Organ-organ yang membentuk kompleks osteo meatal terletak berdekatan, maka apabila terjadi
edema, mukosa yang saling berhadapan akan bertemu sehingga menyebabkan gerakan silia

5
terhambat dan ostium tersumbat. Akibatnya muncul tekanan negative di dalam rongga sinus yang
seterusnya menyebabkan terjadinya transudasi. Efek awal yang ditimbulkan adalah keluarnya
cairan serous. Apabila kondisi ini menetap, sekret yang terkumpul dalam sinus akan menjadi media
pembiakan yang baik bagi pertumbuhan bakteri.
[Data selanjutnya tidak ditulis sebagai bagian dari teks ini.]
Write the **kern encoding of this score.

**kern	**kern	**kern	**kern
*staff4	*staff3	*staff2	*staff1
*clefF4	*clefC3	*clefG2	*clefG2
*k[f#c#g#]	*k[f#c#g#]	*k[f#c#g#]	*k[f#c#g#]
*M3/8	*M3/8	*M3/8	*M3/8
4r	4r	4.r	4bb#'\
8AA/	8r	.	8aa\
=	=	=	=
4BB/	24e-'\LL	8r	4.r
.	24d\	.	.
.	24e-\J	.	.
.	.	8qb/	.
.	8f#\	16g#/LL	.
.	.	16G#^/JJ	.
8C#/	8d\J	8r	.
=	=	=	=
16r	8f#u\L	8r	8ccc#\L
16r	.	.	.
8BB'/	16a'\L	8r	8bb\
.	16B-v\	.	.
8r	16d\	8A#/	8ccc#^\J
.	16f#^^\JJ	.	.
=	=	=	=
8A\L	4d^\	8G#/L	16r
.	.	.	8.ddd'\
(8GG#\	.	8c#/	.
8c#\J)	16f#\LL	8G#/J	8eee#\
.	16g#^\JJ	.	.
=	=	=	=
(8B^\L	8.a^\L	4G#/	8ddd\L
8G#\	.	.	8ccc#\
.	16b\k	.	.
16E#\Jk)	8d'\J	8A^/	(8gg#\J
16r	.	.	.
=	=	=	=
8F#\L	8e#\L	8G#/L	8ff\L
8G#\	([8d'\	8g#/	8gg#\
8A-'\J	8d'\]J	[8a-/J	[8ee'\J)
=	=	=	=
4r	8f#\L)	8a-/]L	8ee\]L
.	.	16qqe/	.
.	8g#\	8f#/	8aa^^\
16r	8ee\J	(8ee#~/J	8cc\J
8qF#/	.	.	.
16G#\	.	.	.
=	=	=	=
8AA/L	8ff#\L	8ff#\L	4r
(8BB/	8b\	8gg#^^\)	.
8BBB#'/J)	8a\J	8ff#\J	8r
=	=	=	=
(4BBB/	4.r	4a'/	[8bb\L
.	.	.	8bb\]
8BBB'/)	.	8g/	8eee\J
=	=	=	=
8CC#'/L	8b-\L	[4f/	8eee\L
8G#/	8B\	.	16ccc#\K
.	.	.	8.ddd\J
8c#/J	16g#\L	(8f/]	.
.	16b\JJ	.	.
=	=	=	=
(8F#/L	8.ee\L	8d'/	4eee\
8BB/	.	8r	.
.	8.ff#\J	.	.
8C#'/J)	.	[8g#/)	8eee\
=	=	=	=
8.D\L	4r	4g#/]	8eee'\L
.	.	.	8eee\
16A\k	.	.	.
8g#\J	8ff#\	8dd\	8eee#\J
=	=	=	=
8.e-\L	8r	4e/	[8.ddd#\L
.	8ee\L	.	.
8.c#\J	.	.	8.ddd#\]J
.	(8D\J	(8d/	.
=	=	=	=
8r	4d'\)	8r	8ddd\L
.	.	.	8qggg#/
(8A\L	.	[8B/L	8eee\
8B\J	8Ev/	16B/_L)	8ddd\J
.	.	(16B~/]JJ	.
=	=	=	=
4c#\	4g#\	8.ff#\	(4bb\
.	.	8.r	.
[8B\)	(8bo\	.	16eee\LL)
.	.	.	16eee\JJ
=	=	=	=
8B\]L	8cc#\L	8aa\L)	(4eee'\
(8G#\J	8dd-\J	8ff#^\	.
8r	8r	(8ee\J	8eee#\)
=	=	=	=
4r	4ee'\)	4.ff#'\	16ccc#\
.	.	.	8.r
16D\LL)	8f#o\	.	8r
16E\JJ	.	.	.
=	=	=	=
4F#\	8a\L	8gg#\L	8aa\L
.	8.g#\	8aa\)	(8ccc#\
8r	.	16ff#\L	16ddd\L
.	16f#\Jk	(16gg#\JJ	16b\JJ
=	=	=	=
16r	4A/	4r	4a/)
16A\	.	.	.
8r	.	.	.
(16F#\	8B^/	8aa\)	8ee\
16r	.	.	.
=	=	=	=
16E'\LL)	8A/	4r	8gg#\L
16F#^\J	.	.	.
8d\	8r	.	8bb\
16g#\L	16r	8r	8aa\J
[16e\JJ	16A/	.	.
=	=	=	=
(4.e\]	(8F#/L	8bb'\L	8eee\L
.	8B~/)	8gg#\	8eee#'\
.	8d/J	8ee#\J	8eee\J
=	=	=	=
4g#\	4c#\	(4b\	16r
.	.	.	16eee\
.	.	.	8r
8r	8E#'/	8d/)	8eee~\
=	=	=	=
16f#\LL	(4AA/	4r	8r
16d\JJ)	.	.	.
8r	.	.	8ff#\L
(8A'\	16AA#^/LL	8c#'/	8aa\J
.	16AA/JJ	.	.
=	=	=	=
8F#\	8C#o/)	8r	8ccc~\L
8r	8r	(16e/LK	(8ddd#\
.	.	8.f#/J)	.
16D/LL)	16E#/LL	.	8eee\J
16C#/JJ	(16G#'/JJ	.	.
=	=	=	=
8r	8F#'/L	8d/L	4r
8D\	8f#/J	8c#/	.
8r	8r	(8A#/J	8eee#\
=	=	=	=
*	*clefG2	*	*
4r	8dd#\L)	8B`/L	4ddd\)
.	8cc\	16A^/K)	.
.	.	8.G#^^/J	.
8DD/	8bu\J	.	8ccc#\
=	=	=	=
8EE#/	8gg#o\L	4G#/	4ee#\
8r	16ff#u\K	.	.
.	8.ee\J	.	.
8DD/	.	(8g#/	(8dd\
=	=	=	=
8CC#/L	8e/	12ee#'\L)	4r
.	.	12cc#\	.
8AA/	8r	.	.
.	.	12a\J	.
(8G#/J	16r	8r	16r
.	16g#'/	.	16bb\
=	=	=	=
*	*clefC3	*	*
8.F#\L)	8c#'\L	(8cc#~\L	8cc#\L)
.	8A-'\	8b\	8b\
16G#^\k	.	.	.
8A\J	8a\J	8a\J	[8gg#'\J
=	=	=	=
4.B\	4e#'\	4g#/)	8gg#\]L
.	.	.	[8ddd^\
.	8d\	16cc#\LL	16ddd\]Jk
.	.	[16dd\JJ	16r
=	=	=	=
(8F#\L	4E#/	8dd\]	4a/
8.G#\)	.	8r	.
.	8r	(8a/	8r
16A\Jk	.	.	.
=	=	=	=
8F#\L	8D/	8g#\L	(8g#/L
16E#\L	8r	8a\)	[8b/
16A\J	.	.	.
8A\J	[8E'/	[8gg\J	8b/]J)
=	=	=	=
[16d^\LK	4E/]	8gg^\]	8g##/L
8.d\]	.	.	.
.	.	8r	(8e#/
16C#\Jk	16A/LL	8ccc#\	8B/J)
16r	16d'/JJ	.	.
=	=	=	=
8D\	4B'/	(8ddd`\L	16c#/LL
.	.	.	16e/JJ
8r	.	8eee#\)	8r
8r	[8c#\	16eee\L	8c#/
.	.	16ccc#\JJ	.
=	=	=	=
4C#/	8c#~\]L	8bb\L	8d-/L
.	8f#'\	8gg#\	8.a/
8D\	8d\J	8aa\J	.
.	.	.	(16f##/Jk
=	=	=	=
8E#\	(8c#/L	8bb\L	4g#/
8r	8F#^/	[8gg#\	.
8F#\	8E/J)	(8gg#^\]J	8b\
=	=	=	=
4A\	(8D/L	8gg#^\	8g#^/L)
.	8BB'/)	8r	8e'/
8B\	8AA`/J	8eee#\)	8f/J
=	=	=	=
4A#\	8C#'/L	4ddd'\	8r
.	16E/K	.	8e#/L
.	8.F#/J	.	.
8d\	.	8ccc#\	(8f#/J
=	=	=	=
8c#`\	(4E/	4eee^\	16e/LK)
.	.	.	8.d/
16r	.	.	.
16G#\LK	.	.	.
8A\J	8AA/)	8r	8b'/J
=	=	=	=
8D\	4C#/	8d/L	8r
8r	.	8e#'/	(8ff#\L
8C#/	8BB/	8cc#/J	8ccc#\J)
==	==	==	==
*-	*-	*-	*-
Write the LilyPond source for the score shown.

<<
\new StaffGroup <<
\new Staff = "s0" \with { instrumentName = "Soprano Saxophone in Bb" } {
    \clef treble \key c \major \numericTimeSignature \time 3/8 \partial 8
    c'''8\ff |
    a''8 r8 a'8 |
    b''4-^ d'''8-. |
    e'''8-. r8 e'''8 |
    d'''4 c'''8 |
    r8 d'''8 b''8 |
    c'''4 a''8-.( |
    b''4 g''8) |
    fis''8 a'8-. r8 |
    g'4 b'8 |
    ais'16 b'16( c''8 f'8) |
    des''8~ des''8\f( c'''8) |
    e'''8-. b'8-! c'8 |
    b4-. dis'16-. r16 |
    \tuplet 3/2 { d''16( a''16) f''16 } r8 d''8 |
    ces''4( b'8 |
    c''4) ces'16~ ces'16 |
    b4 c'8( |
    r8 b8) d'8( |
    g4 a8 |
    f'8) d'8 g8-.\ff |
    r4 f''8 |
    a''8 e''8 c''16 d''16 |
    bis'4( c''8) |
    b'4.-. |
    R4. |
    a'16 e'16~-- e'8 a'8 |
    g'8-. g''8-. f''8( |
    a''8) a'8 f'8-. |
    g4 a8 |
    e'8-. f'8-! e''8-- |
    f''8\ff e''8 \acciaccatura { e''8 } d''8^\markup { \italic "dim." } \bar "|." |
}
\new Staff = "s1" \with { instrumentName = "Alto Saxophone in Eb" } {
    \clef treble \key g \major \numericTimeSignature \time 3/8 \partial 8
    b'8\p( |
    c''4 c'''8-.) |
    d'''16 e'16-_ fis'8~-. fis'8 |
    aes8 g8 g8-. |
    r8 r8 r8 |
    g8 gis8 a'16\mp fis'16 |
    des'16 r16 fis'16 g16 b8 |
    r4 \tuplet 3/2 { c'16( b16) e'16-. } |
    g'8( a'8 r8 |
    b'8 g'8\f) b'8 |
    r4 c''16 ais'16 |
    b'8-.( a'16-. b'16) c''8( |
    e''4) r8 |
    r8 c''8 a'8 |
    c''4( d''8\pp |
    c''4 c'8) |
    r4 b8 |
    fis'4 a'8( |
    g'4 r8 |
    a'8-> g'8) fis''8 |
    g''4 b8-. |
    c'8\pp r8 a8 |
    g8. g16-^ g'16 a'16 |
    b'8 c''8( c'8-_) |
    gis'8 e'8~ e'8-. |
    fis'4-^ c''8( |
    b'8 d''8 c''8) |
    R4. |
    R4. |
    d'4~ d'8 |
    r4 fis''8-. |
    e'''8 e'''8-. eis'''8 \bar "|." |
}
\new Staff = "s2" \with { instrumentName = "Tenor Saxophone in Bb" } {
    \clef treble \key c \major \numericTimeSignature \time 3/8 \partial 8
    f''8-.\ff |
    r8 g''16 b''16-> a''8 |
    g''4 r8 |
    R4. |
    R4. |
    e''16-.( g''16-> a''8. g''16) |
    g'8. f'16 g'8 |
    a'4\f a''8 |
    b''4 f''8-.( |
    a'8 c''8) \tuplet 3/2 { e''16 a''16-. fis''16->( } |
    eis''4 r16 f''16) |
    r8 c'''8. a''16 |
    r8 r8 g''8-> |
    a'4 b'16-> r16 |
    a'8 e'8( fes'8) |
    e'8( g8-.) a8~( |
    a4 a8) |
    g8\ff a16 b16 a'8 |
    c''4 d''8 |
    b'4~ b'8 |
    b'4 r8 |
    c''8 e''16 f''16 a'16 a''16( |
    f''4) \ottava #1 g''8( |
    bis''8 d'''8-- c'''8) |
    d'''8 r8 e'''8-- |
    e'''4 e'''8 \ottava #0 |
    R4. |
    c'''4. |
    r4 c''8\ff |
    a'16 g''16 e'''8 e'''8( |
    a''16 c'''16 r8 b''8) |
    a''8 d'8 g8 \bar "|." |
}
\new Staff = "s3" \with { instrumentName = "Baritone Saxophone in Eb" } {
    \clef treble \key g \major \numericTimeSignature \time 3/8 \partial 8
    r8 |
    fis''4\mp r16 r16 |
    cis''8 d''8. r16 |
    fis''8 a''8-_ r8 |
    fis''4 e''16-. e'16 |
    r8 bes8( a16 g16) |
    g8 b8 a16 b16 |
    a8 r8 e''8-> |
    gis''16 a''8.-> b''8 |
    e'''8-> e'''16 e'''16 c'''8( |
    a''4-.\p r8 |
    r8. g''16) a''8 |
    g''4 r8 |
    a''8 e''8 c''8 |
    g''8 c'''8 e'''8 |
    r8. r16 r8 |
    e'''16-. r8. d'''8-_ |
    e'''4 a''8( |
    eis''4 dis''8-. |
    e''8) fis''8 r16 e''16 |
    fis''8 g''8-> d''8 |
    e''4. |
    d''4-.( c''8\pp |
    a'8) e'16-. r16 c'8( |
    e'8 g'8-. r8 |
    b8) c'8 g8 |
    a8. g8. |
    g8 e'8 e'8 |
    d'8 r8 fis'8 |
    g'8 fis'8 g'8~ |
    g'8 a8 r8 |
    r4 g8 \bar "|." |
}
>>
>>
Efek dari kejadian ini adalah sekret menjadi
purulen. Kini keadaan ini dikenali sebagai rinosinusitis akut yang disebabkan oleh bakteri dan
memerlukan terapi antibakteri.
Jikalau terapi tidak berhasil, maka inflamasi akan berlanjut sehingga terjadi hipoksia dan bakteri
anaerob berkembang. Mukosa semakin membengkak dan siklus ini seterusnya berputar sampai
akhirnya terjadi perubahan mukosa yang kronik yaitu hipertrofi, polipoid atau pembentukan polip
dan kista. Pada keadaan ini mungkin peril dilakukan tindakan operasi.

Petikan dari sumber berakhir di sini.